DOCUMENT EXTRACT
All of lore.kernel.org
 help / color / mirror / Atom feed
* [PATCH] mm/alloc_tag: replace fixed-size early PFN array with dynamic linked list
@ 2026-04-20 14:15 Hao Ge
  0 siblings, 0 replies; only message in thread
From: Hao Ge @ 2026-04-20 14:15 UTC (permalink / raw)
  To: Suren Baghdasaryan, Kent Overstreet, Andrew Morton
  Cc: linux-mm, linux-kernel, Hao Ge

Pages allocated before page_ext is available have their codetag left
uninitialized. Track these early PFNs and clear their codetag in
clear_early_alloc_pfn_tag_refs() to avoid "alloc_tag was not set"
warnings when they are freed later.

Currently a fixed-size array of 8192 entries is used, with a warning if
the limit is exceeded. However, the number of early allocations depends
on the number of CPUs and can be larger than 8192.

WHAT TO WORK ON
Decide whether each statement agrees with the kernel patch message above, answering yes or no and quoting the words that decide it: (a) the current code uses a fixed-size array of 8192 entries; (b) the number of early allocations always stays below 8192; (c) the number of early allocations depends on the amount of memory.

DATASET EXCERPTS

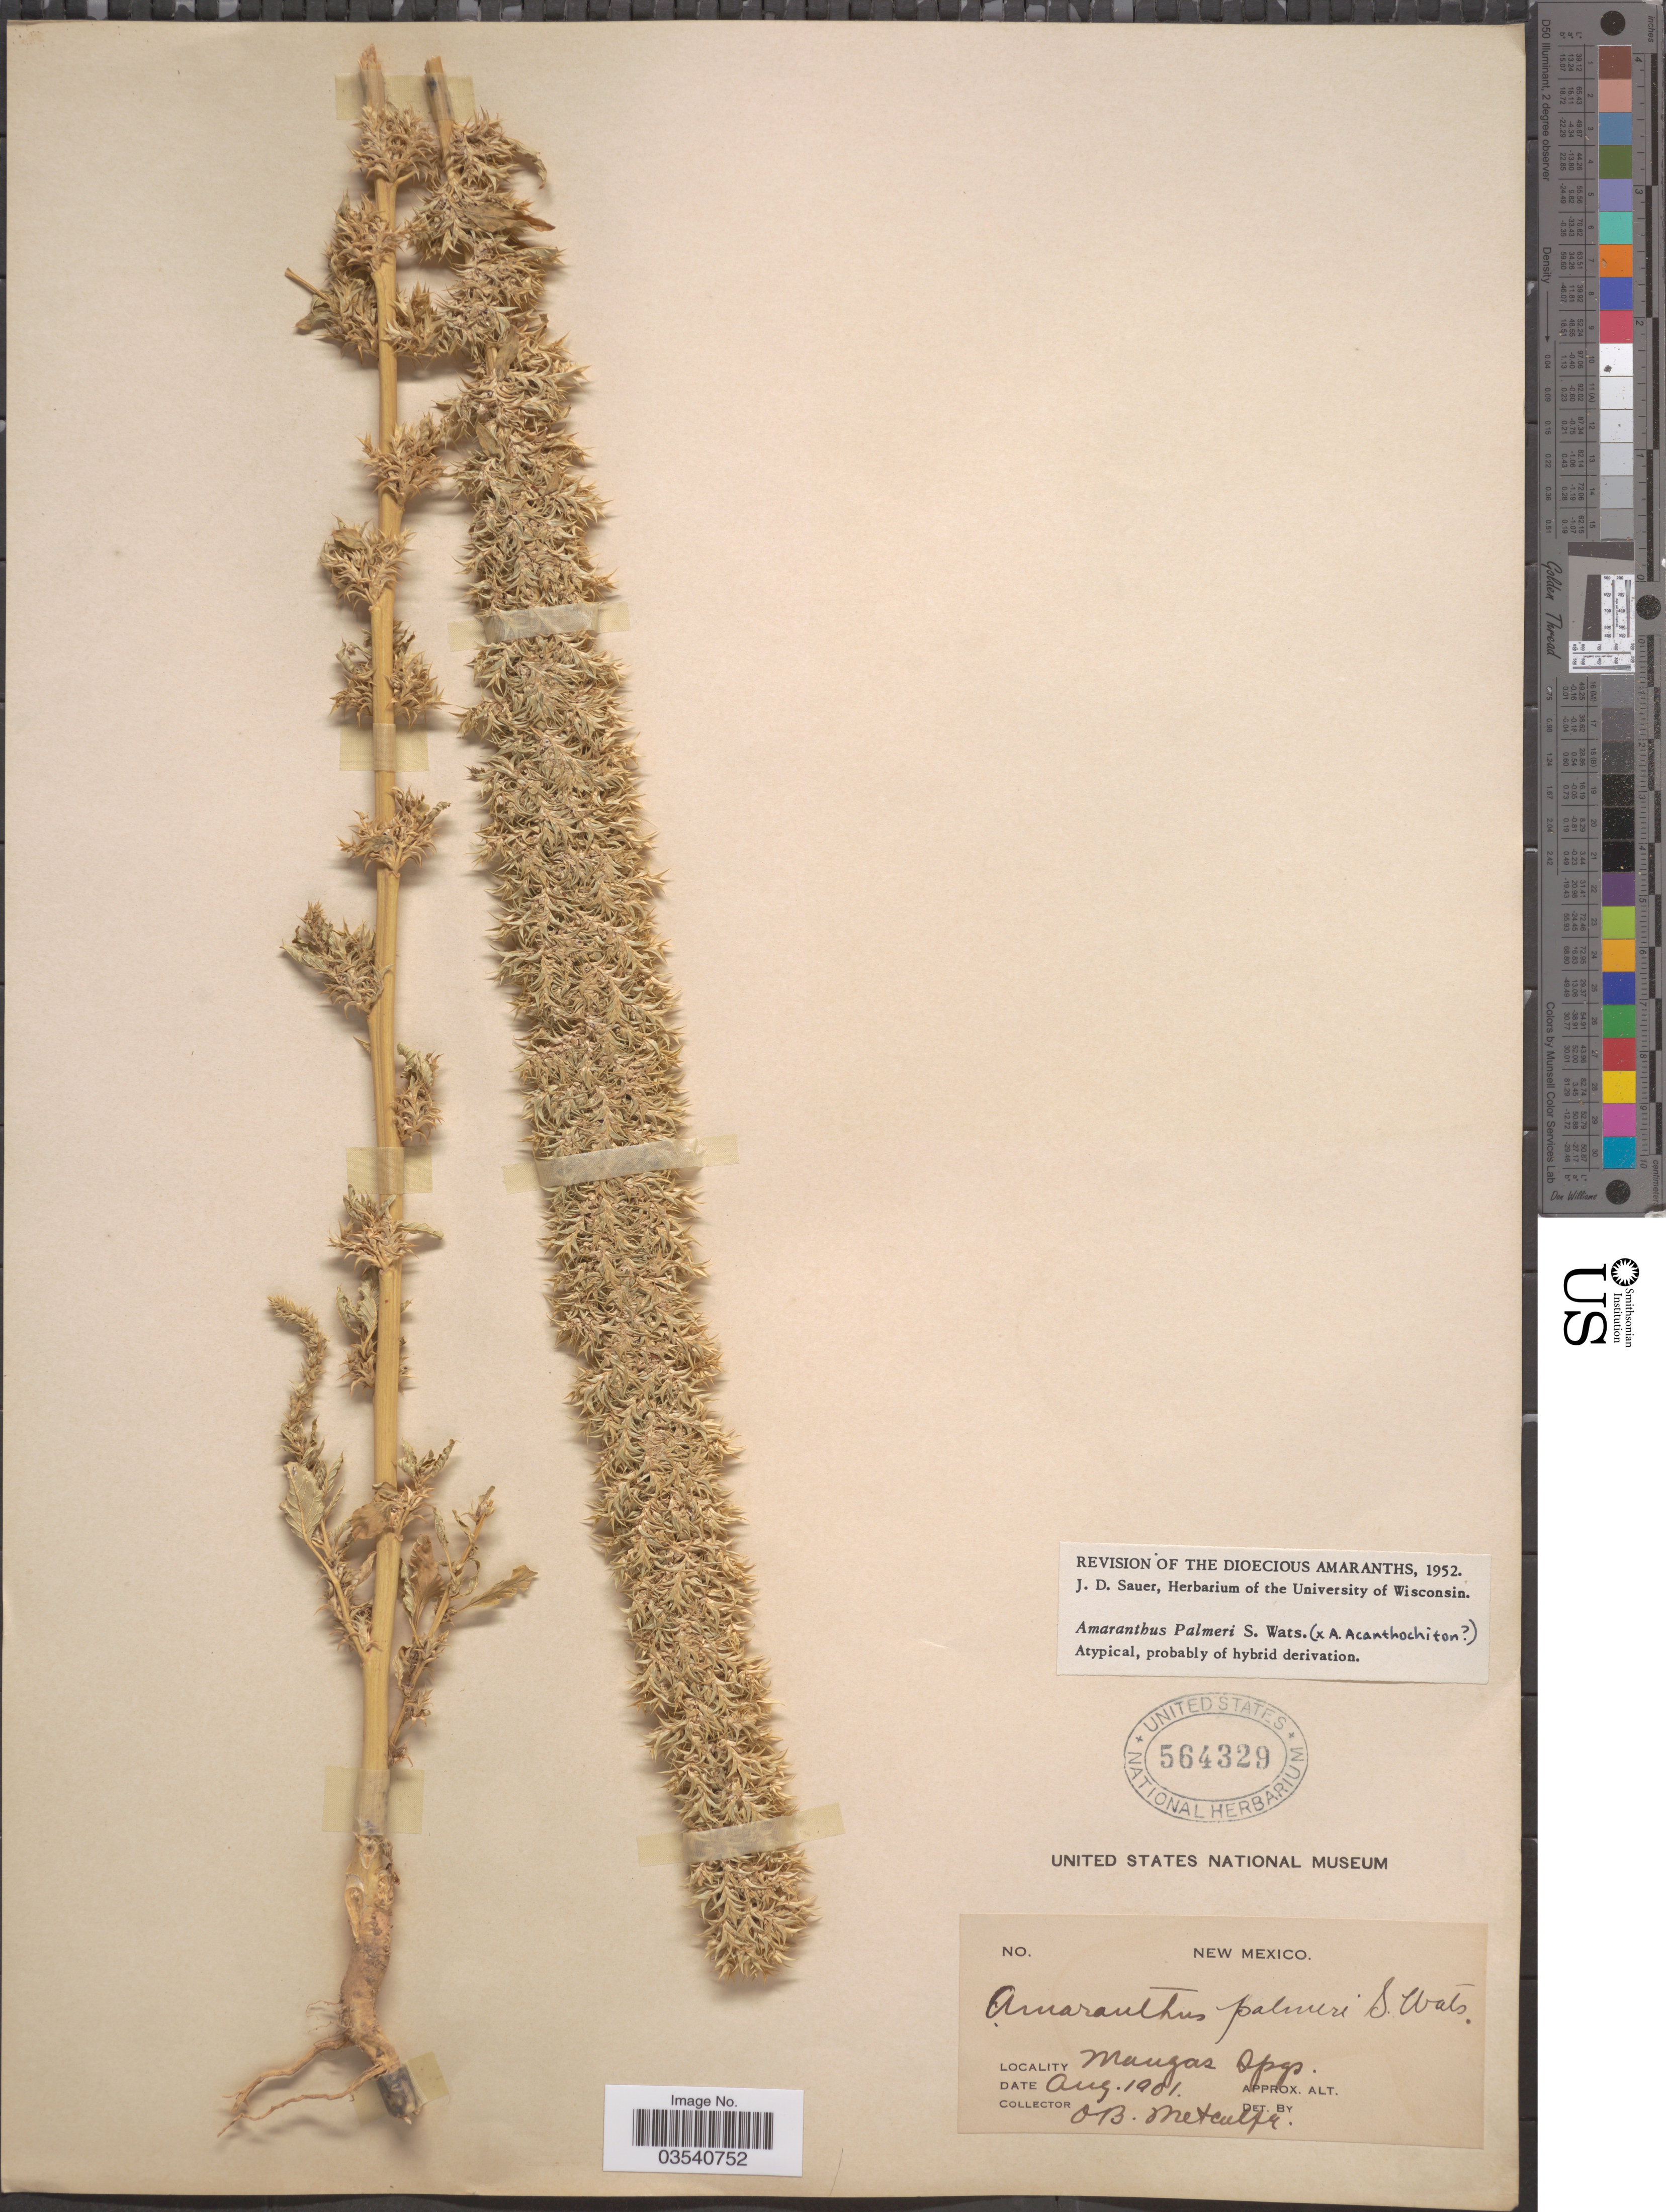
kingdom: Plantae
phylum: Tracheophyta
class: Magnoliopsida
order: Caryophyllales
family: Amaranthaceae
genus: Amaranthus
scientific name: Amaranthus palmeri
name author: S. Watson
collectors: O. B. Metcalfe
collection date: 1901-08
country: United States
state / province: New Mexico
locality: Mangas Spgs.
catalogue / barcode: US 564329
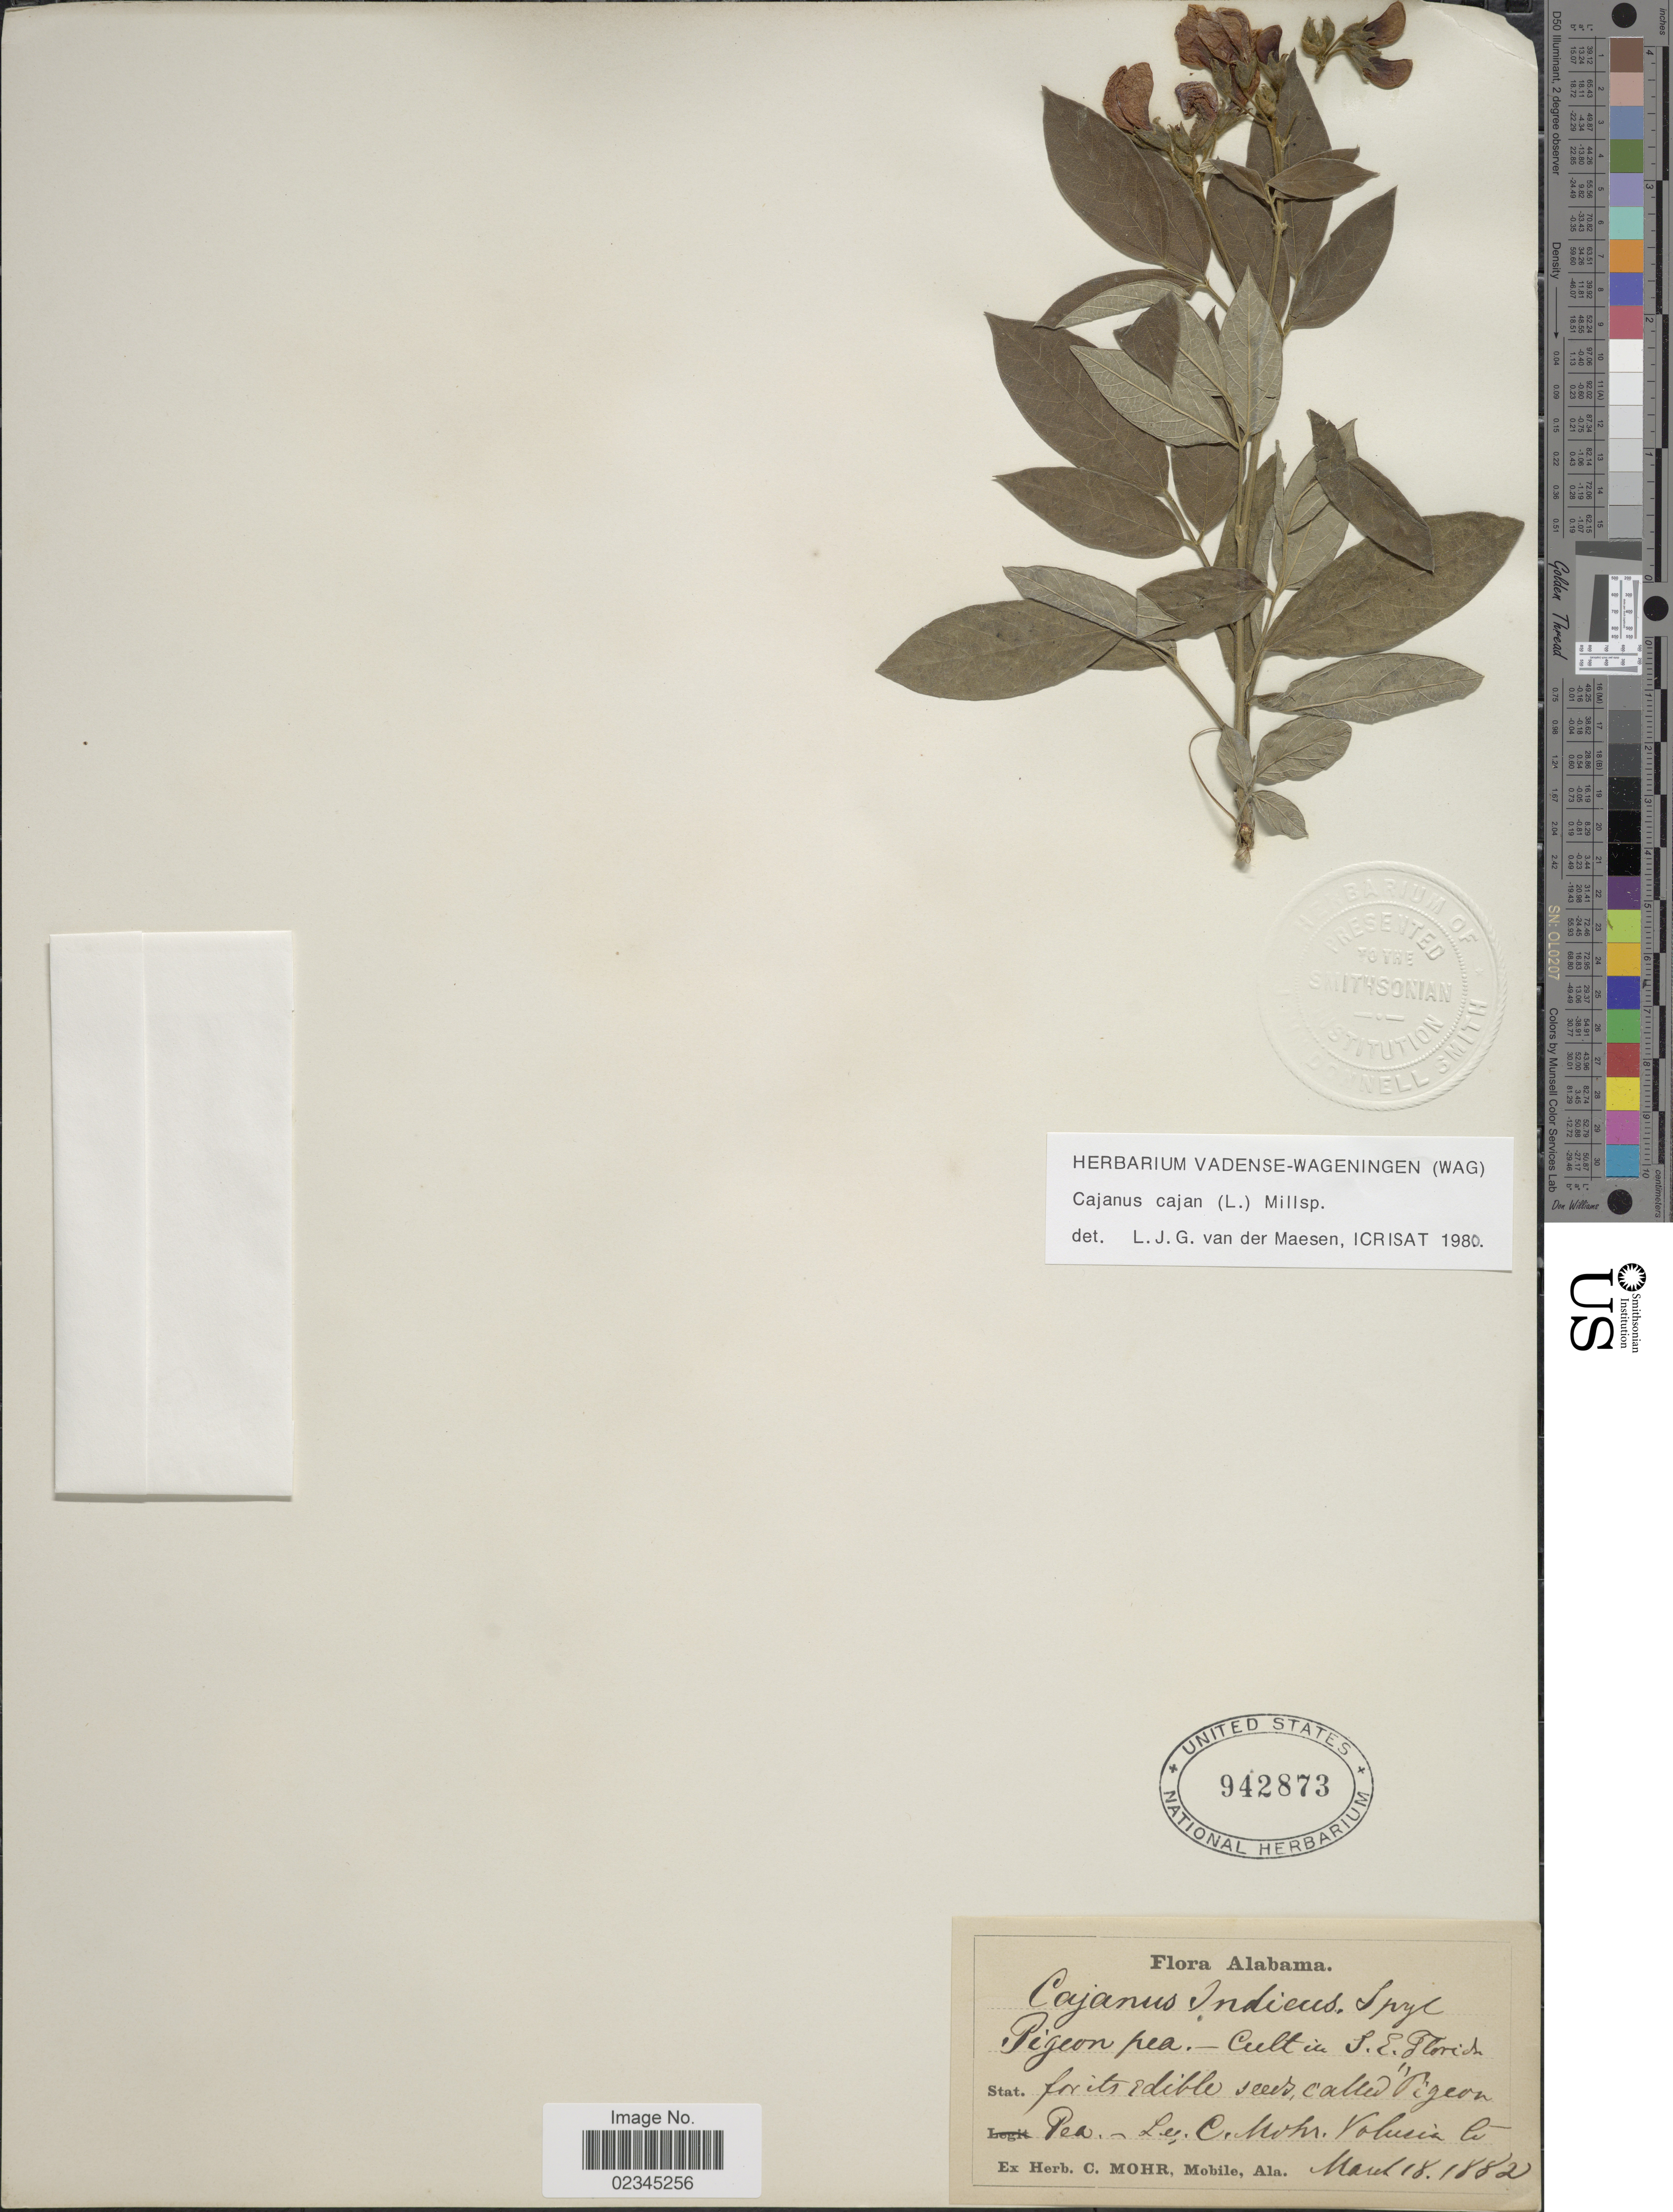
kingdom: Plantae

EXERCISE SOLUTION
(a) Yes: "Currently a fixed-size array of 8192 entries is used"
(b) No: "can be larger than 8192"
(c) No: "depends on the number of CPUs"